La Pension de Mary,  La Plume de Florean

La Pension de Mary – Chapitre 08

Déconfiture

La manière la plus profonde de sentir quelque-chose est d’’en souffrir.

Gustave Flaubert, Carnets.

Werner m’expose le produit de sa pêche et de sa cueillette du jour. Les poissons ont des reflets irisés dans ses mains, ses légumes sont fermes et luisants, il les lave et les bichonne avant de me les apporter. Je suis contente qu’il soit là, les jeunes sont partis depuis quatre jours et mes nuits ont été très sages depuis – j’ai trop tiré sur la corde, ces derniers temps.

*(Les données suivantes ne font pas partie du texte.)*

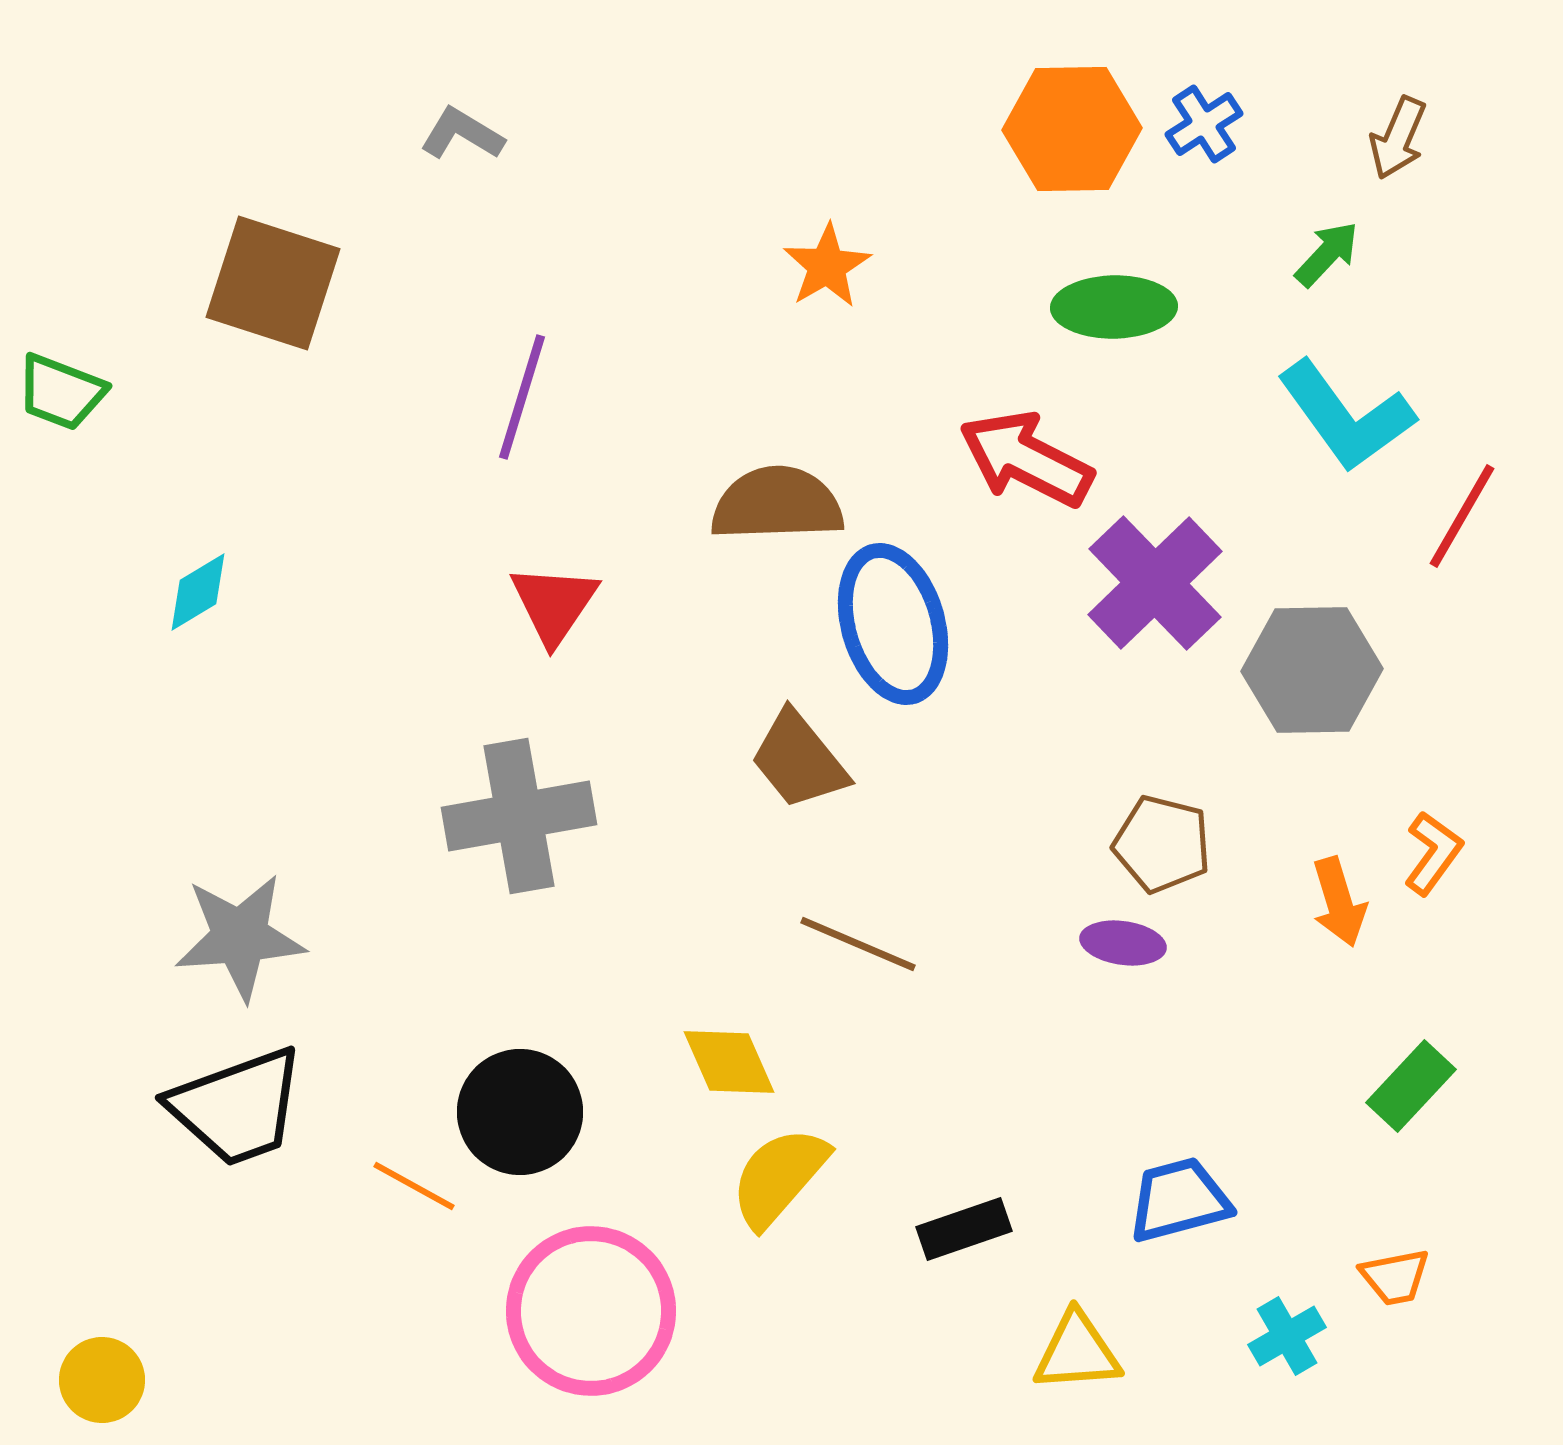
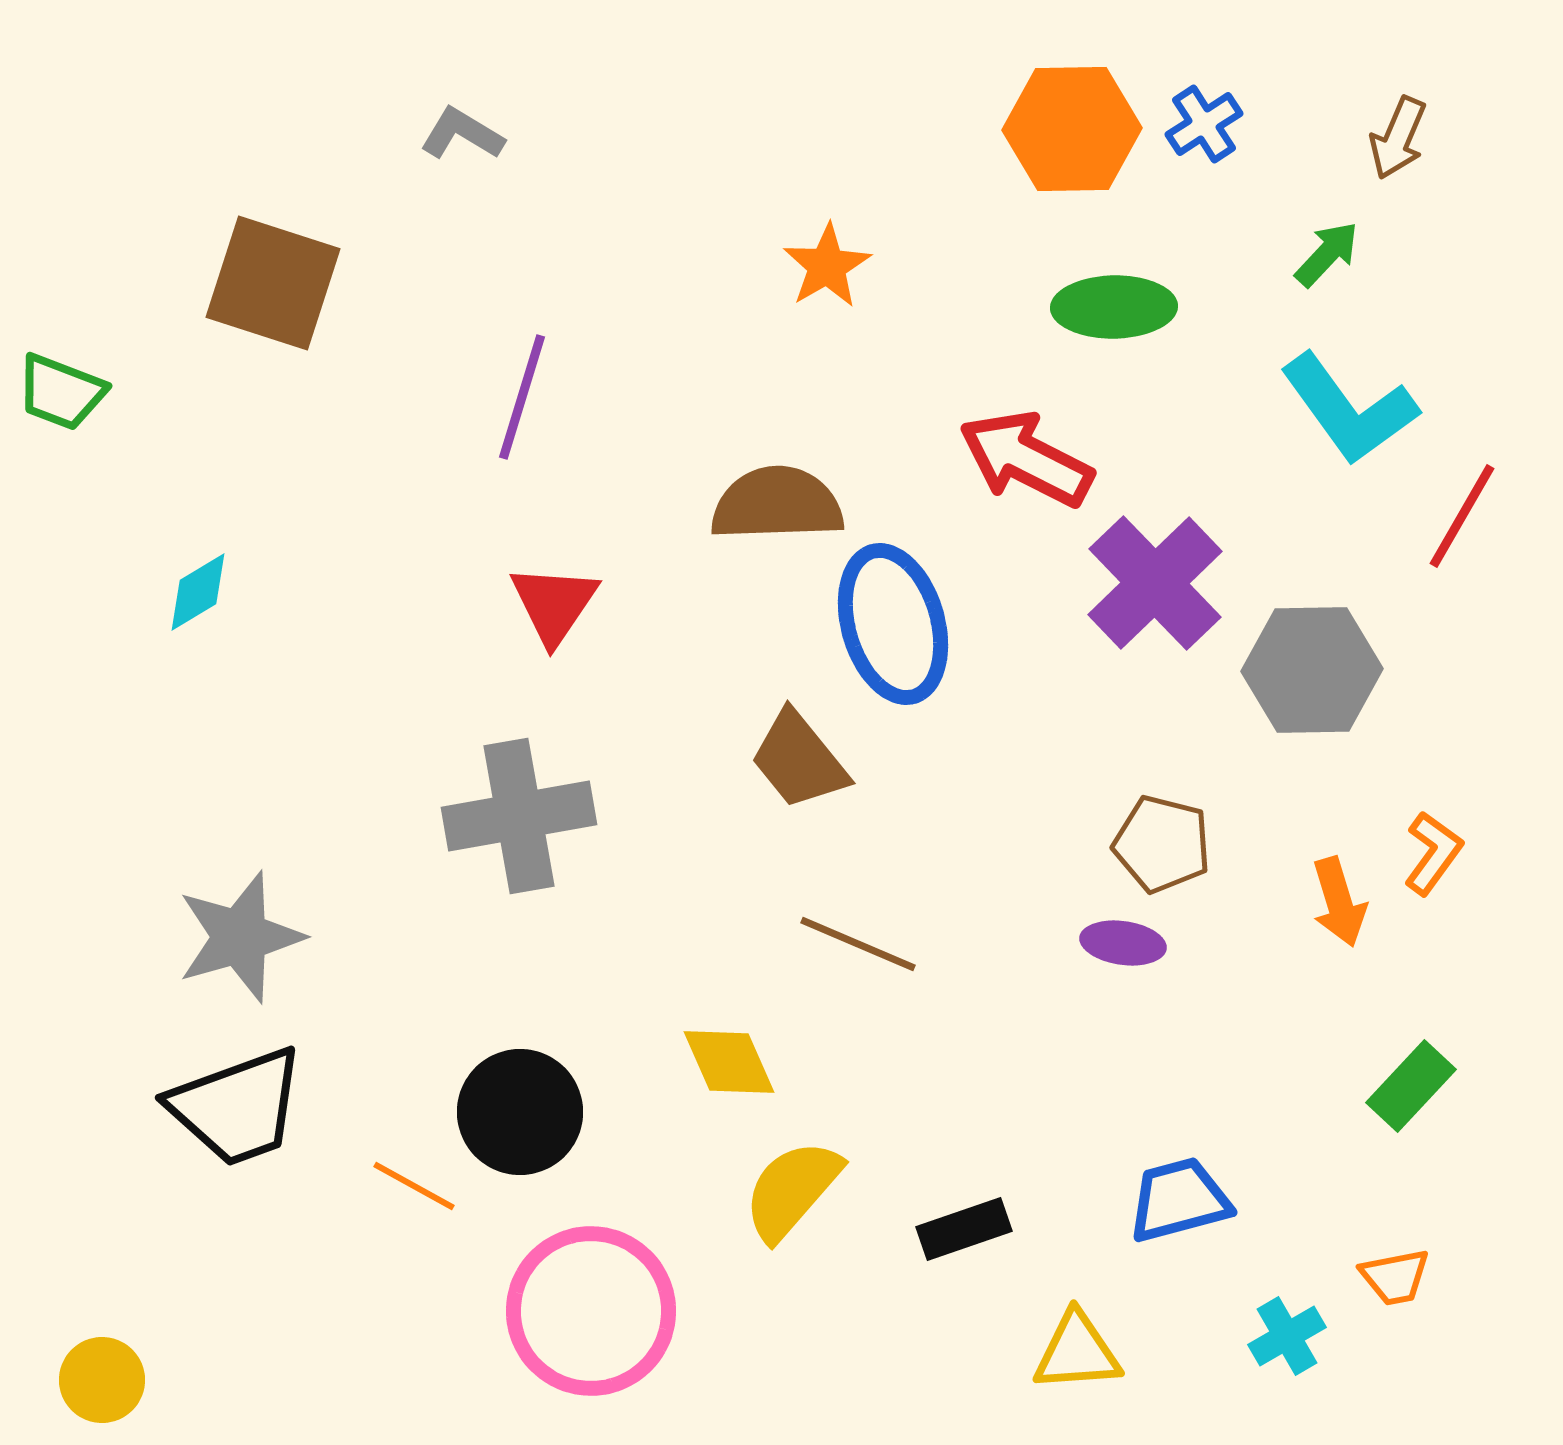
cyan L-shape: moved 3 px right, 7 px up
gray star: rotated 12 degrees counterclockwise
yellow semicircle: moved 13 px right, 13 px down
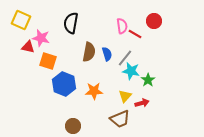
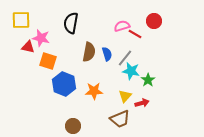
yellow square: rotated 24 degrees counterclockwise
pink semicircle: rotated 98 degrees counterclockwise
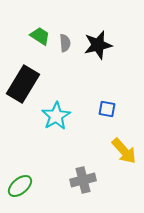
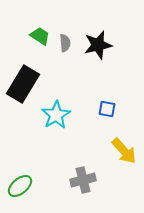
cyan star: moved 1 px up
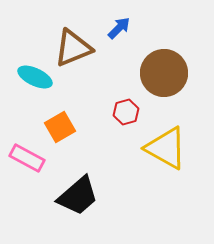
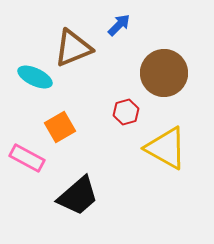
blue arrow: moved 3 px up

Il faut que je dorme.
– Je dois te faire attendre encore pour les pommes et les poires, mais elles seront belles, cette année.
Son ton est professionnel, presque froid. Je cherche ses sourires, en vain. L’ai-je déjà perdu ? Je lui ai montré que je tenais à lui, pourtant… Mon cœoeur manque un battement. A-t-il appris ce que je fais de mes nuits ?
– Werner…
– Il y aura du cidre et du poiré et certainement un peu de pommeau si j’ai le courage. Oh, je t’ai mis les derniers pots de confitures de mûres et de prunes. Tu devrais pouvoir tenir jusqu’aux mirabelles.
J’attrape un des pots et le lui agite sous le nez.
– Werner… La confiture est belle et rouge… elle a l’air si appétissante, si sucrée… mais pour la goûter je ne suis pas prête à risquer de briser le pot. Tu comprends ?
Il me regarde.
Je me sens ridicule. Comment peut-il comprendre ? Quelle idiote ! Pourquoi est-ce que je ne lui dis pas les choses simplement ?
Il s’est arrêté de parler, l’air pensif.
– Je vois.
J’ajoute, piteuse:
– Et pourtant j’aime sincèrement la confiture. Je l’aime de tout mon cœur.
Il sourit tristement en me prenant le pot des mains.
– J’aime aussi la confiture. Il suffit de tourner délicatement le couvercle, lentement… Le petit claquement peut faire peur, mais il ne dure qu’un instant.
Il repose le pot ouvert sur la table.
– Mais j’imagine que tu préfères la réserver à ta clientèle, c’est plus simple. Eux ont le droit au premier choix.
Mon cœur s’arrête.
Il sait.
Les larmes me montent aux yeux.
– Werner…
La sonnette de la réception retentit. Des clients. Je ravale mes larmes et me dirige vers l’atrium.
– Excuse-moi.
Ma voix tremble. Je quitte la pièce.


Quand je reviens, il n’est plus là. Je m’assieds sur une chaise et je pleure toutes les larmes de mon corps, le pot de confiture entre les mains.